* Exercise aim *
Please retype the listing below word for word, from its first line through the line containing "12: (582, 325)", both included. Leave the pictures out of your copy.

-------

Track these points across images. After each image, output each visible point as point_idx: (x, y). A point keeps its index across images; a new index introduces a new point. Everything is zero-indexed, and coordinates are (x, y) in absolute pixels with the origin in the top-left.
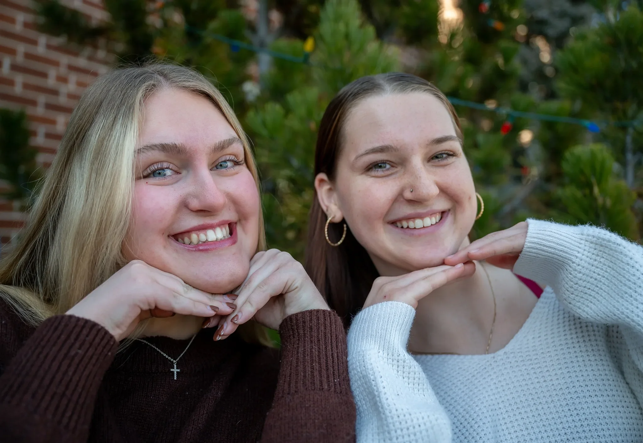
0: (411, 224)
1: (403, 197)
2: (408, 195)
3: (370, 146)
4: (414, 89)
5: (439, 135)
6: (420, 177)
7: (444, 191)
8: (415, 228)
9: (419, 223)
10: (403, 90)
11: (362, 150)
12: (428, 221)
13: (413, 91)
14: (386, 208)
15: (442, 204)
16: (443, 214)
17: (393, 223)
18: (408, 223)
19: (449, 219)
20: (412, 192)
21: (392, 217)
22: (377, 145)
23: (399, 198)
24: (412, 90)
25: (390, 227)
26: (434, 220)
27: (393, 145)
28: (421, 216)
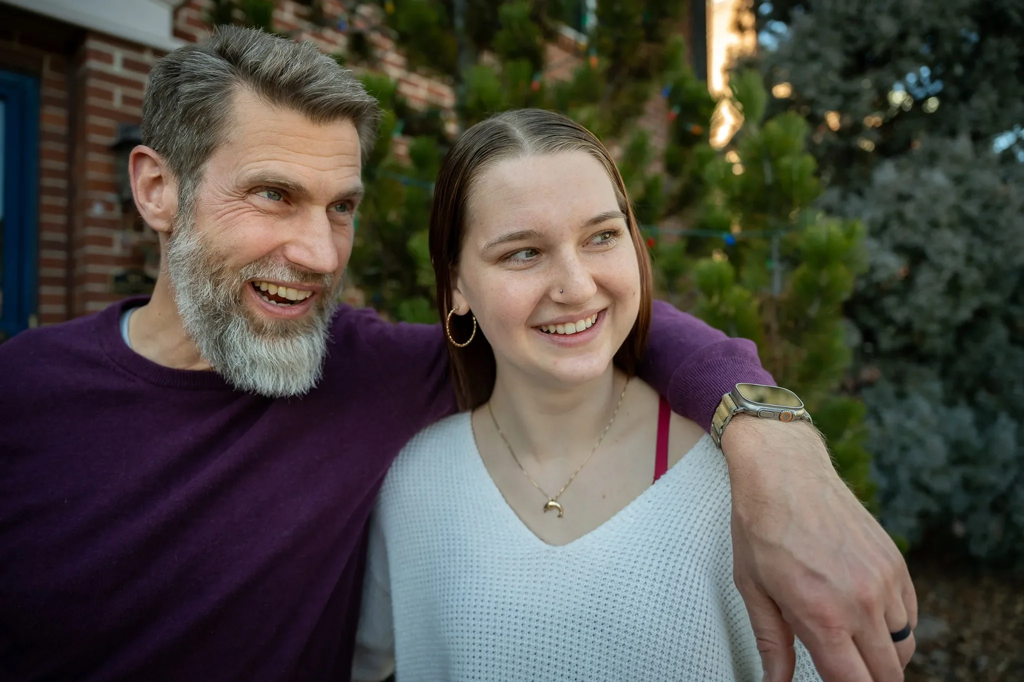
0: (560, 329)
1: (550, 298)
2: (556, 296)
3: (505, 232)
4: (565, 147)
5: (596, 213)
6: (572, 273)
7: (603, 287)
8: (565, 334)
9: (570, 329)
10: (549, 148)
11: (495, 237)
12: (582, 325)
13: (562, 151)
14: (528, 313)
15: (600, 303)
16: (601, 313)
17: (539, 328)
18: (556, 327)
19: (607, 319)
20: (562, 292)
21: (538, 321)
22: (515, 230)
23: (544, 299)
24: (561, 148)
25: (534, 333)
26: (589, 322)
27: (535, 230)
28: (573, 320)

-------

* Output for this exercise *
Track these points across images. After each image, output each visible point as point_idx: (x, y). A point keeps its index across images; a new index introduces a new point. Everything is zero-indexed, and coordinates are (x, y) in absolute pixels with the origin in the top-left.
0: (411, 224)
1: (403, 197)
2: (408, 195)
3: (370, 146)
4: (414, 89)
5: (439, 135)
6: (420, 177)
7: (444, 191)
8: (415, 228)
9: (419, 223)
10: (403, 90)
11: (362, 150)
12: (428, 221)
13: (413, 91)
14: (386, 208)
15: (442, 204)
16: (443, 214)
17: (393, 223)
18: (408, 223)
19: (449, 219)
20: (412, 192)
21: (392, 217)
22: (377, 145)
23: (399, 198)
24: (412, 90)
25: (390, 227)
26: (434, 220)
27: (393, 145)
28: (421, 216)
0: (560, 329)
1: (550, 298)
2: (556, 296)
3: (505, 232)
4: (565, 147)
5: (596, 213)
6: (572, 273)
7: (603, 287)
8: (565, 334)
9: (570, 329)
10: (549, 148)
11: (495, 237)
12: (582, 325)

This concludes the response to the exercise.